Reproduce the records. Keep every word exact and include no images.

============================================================

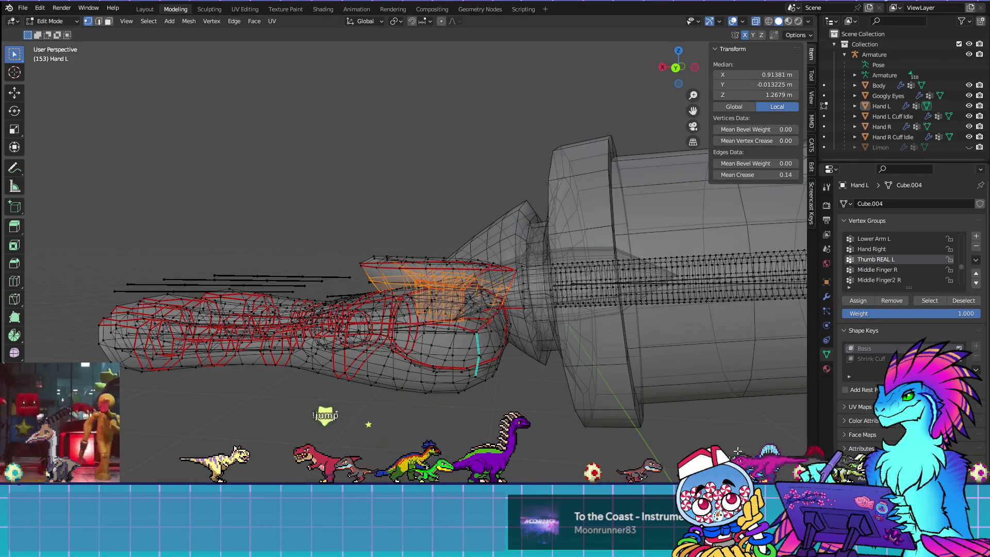
key(alt+a)
scroll(453, 247, down, 8)
click(883, 271)
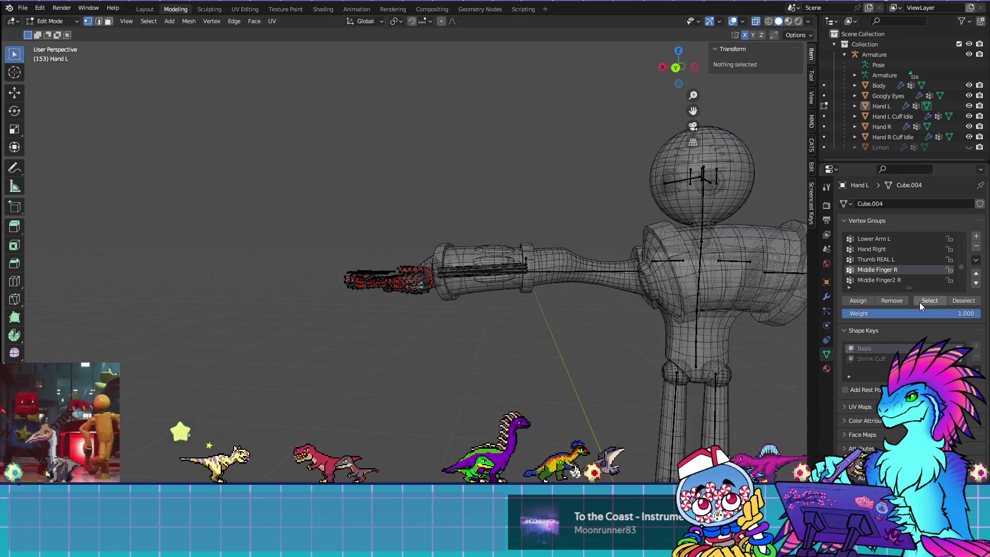
Step: Face the character front-on and select the GPR14 group's vertices
mouse_move(714, 304)
middle_down()
mouse_move(309, 308)
mouse_move(597, 325)
middle_up()
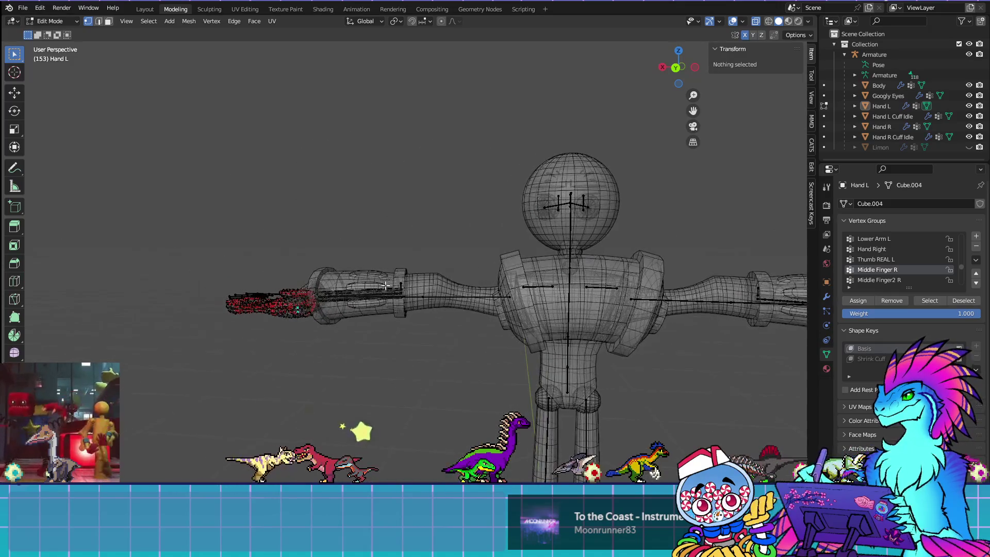
scroll(884, 261, down, 4)
scroll(883, 258, down, 8)
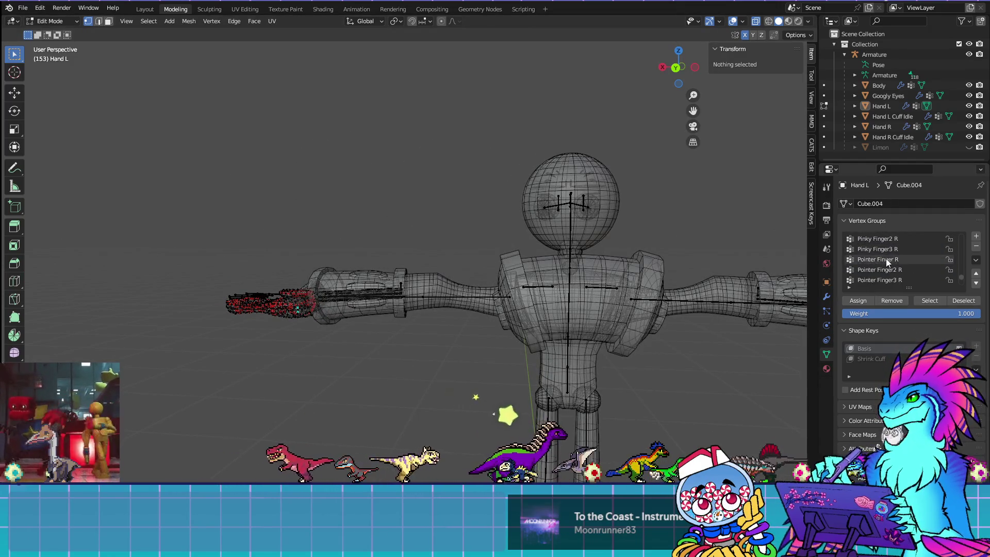
click(883, 279)
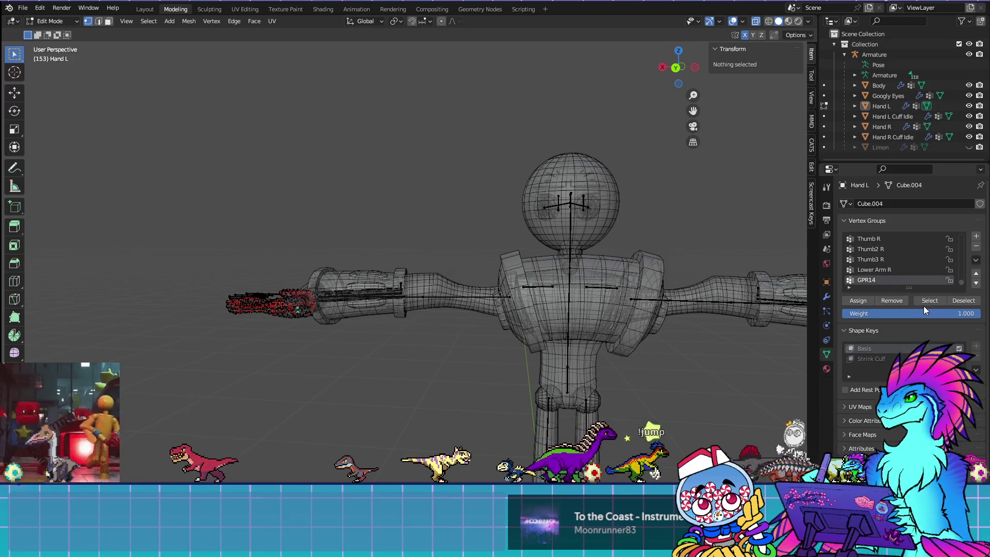
click(928, 300)
Step: View GPR14's weights on the left hand in Weight Paint from the side
mouse_move(366, 237)
middle_down()
mouse_move(607, 323)
mouse_move(535, 294)
middle_up()
scroll(498, 287, up, 5)
scroll(607, 323, up, 4)
key(Tab)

============================================================

- _EXERCISE SOLUTION_
key(alt+a)
scroll(453, 247, down, 8)
click(883, 271)
Step: Face the character front-on and select the GPR14 group's vertices
mouse_move(714, 304)
middle_down()
mouse_move(309, 308)
mouse_move(597, 325)
middle_up()
scroll(884, 261, down, 4)
scroll(883, 258, down, 8)
click(883, 279)
click(928, 300)
Step: View GPR14's weights on the left hand in Weight Paint from the side
mouse_move(366, 237)
middle_down()
mouse_move(607, 323)
mouse_move(535, 294)
middle_up()
scroll(498, 287, up, 5)
scroll(607, 323, up, 4)
key(Tab)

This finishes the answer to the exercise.